Having publicly renounced his role in helping flood the Internet with millions of unsolicited commercial e-mail messages, spam king Sanford Wallace has teamed up with former nemesis, lawyer Pete Wellborn, as an expert consultant and possible witness in two anti-spam suits.
“Spammers will call me a traitor. I'm just being the entrepreneur that I've always been,” said Wallace, who is charging Wellborn $200 an hour for his consulting work.
Wellborn, of Hunton & Williams, Atlanta, negotiated a settlement for Internet service provider Earthlink, which resulted in a $2 million judgment against Wallace's company, Cyber Promotions, Philadelphia.

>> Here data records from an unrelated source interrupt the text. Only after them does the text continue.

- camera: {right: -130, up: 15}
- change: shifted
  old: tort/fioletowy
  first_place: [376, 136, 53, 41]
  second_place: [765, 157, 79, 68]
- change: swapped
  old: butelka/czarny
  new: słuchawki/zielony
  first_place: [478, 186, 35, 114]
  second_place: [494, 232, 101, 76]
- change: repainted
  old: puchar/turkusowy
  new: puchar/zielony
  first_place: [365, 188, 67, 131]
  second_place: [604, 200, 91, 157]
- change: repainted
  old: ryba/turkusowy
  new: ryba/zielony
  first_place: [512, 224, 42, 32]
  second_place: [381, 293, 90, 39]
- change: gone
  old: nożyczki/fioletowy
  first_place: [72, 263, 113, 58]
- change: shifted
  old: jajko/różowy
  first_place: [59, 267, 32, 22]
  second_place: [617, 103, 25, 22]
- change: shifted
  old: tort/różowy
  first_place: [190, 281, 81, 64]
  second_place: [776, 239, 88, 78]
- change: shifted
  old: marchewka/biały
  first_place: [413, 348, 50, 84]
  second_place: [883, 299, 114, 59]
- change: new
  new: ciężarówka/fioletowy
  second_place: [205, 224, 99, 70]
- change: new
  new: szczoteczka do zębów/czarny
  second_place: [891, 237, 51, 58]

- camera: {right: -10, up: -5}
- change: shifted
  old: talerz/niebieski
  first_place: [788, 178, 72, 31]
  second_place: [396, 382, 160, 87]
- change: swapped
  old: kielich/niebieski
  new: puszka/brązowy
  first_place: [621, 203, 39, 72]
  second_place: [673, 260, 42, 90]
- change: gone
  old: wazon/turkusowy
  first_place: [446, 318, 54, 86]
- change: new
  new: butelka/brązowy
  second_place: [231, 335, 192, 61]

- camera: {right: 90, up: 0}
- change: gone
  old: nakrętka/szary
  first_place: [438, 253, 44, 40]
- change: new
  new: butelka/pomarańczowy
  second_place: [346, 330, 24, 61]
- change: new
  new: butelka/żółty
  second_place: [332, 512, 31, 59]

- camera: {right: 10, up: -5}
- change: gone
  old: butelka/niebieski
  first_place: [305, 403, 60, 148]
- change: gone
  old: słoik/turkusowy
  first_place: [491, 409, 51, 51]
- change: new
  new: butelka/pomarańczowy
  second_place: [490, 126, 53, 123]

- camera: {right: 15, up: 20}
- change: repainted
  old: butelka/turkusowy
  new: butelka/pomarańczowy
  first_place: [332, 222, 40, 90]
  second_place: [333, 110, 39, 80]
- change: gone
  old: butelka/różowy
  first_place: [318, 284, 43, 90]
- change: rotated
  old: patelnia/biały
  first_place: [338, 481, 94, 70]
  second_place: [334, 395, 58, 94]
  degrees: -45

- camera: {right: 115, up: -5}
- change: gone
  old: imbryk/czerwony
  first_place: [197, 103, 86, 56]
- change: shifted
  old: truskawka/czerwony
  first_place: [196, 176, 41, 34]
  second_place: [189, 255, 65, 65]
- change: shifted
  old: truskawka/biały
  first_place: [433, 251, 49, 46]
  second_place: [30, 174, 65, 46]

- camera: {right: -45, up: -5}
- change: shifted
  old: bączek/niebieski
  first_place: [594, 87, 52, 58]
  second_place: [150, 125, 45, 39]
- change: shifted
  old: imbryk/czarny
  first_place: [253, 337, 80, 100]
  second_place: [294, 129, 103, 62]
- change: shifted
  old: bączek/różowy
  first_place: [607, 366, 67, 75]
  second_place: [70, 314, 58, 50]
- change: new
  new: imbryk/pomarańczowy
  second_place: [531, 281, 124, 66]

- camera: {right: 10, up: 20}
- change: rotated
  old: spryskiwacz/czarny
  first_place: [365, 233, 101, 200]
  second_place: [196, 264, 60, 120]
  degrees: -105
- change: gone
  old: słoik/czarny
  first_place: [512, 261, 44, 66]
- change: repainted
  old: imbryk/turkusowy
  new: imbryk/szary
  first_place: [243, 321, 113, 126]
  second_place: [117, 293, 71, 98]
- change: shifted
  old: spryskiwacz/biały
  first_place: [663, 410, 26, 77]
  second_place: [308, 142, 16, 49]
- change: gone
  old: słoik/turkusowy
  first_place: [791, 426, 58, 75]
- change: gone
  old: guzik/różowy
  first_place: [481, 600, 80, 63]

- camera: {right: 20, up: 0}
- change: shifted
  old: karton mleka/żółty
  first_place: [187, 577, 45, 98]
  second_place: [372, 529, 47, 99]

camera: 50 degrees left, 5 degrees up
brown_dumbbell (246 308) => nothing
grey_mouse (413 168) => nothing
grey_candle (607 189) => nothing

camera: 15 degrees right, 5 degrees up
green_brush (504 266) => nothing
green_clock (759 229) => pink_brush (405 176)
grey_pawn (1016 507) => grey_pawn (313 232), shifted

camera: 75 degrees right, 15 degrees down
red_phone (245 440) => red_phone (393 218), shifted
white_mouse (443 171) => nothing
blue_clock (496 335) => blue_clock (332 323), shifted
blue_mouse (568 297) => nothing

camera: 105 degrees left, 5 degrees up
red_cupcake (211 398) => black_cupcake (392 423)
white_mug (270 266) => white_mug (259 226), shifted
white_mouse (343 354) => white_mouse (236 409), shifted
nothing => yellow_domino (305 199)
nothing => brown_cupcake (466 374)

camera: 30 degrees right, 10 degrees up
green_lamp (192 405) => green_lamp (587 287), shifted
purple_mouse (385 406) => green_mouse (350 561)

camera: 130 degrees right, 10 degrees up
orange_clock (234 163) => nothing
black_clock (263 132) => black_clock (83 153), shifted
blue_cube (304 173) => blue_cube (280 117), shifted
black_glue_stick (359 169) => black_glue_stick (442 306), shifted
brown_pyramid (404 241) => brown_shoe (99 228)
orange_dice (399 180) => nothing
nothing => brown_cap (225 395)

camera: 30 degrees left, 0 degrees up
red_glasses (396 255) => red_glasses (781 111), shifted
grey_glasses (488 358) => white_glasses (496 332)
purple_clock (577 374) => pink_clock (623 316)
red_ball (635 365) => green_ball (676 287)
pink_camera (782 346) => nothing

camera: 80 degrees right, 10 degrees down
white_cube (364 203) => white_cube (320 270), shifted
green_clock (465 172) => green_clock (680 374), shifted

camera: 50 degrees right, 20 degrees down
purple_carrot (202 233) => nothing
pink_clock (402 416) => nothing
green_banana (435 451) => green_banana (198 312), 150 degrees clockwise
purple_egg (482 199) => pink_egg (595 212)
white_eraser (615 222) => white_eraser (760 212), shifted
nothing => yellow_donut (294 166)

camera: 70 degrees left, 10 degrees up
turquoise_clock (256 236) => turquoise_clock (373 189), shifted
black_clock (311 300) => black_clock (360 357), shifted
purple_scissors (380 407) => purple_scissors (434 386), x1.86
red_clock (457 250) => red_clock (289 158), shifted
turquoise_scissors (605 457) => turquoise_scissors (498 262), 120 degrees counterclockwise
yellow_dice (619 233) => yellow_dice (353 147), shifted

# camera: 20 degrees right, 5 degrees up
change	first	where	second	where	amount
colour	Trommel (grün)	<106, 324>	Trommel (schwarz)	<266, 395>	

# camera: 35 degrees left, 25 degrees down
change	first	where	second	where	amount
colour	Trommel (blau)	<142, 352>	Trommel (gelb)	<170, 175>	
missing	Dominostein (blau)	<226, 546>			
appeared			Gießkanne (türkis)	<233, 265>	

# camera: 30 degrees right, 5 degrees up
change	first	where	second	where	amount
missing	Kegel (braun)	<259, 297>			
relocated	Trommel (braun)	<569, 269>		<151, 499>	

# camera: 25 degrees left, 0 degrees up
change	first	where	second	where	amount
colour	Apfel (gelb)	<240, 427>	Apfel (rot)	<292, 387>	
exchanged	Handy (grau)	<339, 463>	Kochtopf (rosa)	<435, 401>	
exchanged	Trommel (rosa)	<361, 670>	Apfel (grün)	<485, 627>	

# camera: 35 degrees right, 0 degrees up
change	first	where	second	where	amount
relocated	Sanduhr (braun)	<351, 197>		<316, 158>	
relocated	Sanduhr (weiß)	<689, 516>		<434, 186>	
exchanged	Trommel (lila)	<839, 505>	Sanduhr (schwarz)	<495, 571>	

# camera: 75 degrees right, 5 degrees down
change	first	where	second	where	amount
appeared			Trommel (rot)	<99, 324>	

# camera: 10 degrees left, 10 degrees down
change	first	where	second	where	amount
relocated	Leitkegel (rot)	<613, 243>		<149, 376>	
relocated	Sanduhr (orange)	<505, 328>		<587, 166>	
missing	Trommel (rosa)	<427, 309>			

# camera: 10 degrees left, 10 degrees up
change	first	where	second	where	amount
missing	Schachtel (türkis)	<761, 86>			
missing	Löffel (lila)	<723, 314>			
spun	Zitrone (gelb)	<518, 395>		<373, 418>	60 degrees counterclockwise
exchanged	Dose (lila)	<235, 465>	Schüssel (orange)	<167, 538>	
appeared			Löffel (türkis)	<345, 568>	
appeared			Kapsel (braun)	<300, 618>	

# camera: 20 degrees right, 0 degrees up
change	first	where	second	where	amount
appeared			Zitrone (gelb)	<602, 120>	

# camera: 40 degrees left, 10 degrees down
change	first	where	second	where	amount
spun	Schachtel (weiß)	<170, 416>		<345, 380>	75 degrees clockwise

If nothing else, Wallace offers an insider's knowledge of the spam industry. There are estimates that Cyber Promotions was responsible for as much as a third of all unsolicited e-mail.
Wallace's past has some people wondering whether he's truly changed.
“If he really means what he says, that's good news because it sends a message to the other big spammers,” said Regina Brady, leader of interactive services at Axciom/Direct Media, Greenwich, CT. “It says, 'What I was doing was totally unethical,' but I wonder if he's truly converted.”
No one, however, doubts Wallace's spam savvy.
“Wallace is an asset in any case in which he is hired to find and prosecute a spammer,” Wellborn said. “If it is good for my clients and bad for spam, I am all for it.”
Sooner or later, Wallace's new incarnation as an aid to the prosecution is likely to pit him against former customers.
“The reason I received such a bad rap was that I allowed customers to do essentially whatever they wanted,” he said. “Some old customer are not going to like what I'm doing, but I'm the one who had to foot a $500,000 bill because of their actions.”
Wallace said he isn't as bent on putting a lid on unsolicited commercial e-mail as he is at stopping unscrupulous practices often associated with spam, such as forging return addresses.
“That's the kind of stuff that has to stop because then legitimate marketers will be able to go out without being labeled spammers,” Wallace said.
The plaintiffs in Wallace's first two cases are European free e-mail service provider Bibliotech Ltd. and Continental Investment Corp., Dallas.